Unless otherwise specified, values are formatted before syscall execution and not updated after syscall execution (the same value is output).
type SyscallInfo ¶
type SyscallInfo struct {
// contains filtered or unexported fields
}
SyscallInfo captures the name and printing format of a syscall.
type SyscallMap ¶
type SyscallMap map[uintptr]SyscallInfo
SyscallMap maps syscalls into names and printing formats.
func Lookup ¶
Lookup returns the SyscallMap for the OS/Arch combination. The returned map must not be changed.
func (SyscallMap) ConvertToSysno ¶
func (s SyscallMap) ConvertToSysno(syscall string) (uintptr, bool)
ConvertToSysno converts the name to system call number.
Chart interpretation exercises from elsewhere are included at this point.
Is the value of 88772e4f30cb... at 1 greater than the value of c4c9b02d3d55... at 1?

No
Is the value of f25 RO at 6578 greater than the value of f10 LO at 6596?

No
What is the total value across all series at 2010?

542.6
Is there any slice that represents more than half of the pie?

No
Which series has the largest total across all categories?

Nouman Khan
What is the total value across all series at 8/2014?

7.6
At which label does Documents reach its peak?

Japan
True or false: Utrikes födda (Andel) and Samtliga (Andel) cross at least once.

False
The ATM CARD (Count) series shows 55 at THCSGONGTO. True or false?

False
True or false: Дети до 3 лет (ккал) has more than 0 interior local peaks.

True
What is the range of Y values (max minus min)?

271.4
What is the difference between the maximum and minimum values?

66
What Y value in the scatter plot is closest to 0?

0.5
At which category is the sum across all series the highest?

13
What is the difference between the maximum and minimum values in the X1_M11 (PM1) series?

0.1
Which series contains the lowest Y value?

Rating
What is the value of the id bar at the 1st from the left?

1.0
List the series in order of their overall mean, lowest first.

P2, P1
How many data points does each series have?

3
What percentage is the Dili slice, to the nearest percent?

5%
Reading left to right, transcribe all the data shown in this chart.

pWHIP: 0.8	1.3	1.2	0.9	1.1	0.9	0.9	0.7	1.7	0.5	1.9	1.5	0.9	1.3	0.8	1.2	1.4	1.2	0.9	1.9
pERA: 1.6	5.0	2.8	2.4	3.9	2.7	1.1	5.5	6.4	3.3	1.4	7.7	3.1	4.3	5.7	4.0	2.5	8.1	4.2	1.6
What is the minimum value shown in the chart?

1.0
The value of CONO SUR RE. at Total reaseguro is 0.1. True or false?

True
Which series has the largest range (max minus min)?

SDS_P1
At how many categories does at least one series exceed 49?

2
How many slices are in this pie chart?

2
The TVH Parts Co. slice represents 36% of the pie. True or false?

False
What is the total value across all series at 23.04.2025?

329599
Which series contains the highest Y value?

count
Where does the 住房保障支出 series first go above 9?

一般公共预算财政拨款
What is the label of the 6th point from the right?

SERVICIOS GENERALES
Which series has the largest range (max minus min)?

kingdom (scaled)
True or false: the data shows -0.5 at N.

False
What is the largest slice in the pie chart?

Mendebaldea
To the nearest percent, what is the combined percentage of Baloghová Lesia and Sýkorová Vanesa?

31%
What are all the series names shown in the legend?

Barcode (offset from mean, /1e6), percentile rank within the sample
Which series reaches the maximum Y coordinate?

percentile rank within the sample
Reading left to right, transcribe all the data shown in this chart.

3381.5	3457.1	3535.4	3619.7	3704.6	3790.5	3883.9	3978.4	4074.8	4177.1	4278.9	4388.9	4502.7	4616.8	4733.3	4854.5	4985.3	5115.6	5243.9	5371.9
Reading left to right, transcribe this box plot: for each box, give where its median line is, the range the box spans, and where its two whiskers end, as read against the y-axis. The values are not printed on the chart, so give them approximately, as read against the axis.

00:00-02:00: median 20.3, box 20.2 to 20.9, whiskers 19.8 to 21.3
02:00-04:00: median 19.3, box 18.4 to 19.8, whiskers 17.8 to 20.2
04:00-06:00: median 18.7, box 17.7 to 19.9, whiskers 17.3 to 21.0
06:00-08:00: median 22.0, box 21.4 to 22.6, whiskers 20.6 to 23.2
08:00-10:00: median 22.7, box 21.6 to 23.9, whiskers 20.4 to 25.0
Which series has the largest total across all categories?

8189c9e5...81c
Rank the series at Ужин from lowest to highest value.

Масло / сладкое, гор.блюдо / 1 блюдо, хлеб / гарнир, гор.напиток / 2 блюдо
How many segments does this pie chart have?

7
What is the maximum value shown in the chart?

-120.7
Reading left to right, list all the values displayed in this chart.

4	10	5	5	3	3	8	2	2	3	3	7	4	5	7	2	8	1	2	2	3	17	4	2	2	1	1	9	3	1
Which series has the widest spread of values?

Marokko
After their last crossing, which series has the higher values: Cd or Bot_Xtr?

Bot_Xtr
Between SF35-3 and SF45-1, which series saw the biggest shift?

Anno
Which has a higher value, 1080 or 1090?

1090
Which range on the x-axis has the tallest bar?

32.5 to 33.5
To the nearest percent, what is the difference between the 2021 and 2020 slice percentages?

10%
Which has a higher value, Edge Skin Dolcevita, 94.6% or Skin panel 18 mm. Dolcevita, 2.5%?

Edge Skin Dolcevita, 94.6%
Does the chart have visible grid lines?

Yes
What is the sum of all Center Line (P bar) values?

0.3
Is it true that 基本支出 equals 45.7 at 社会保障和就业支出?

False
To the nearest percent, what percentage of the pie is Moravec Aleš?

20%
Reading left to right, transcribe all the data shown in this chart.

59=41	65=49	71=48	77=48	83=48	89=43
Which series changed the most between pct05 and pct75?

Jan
Returns false if syscall with same name is not found.
func (SyscallMap) ConvertToSysnoMap ¶
func (s SyscallMap) ConvertToSysnoMap(syscalls []string) (map[uintptr]bool, error)
ConvertToSysnoMap converts the names to a map keyed on the syscall number and value set to true.
The map is in a convenient format to pass to SyscallFlagsTable.Enable().
func (SyscallMap) Name ¶
func (s SyscallMap) Name(sysno uintptr) string
Name returns the syscall name.
func (SyscallMap) SyscallEnter ¶
func (s SyscallMap) SyscallEnter(t *kernel.Task, sysno uintptr, args arch.SyscallArguments, flags uint32) any
SyscallEnter implements kernel.Stracer.SyscallEnter. It logs the syscall entry trace.
func (SyscallMap) SyscallExit ¶
SyscallExit implements kernel.Stracer.SyscallExit. It logs the syscall exit trace.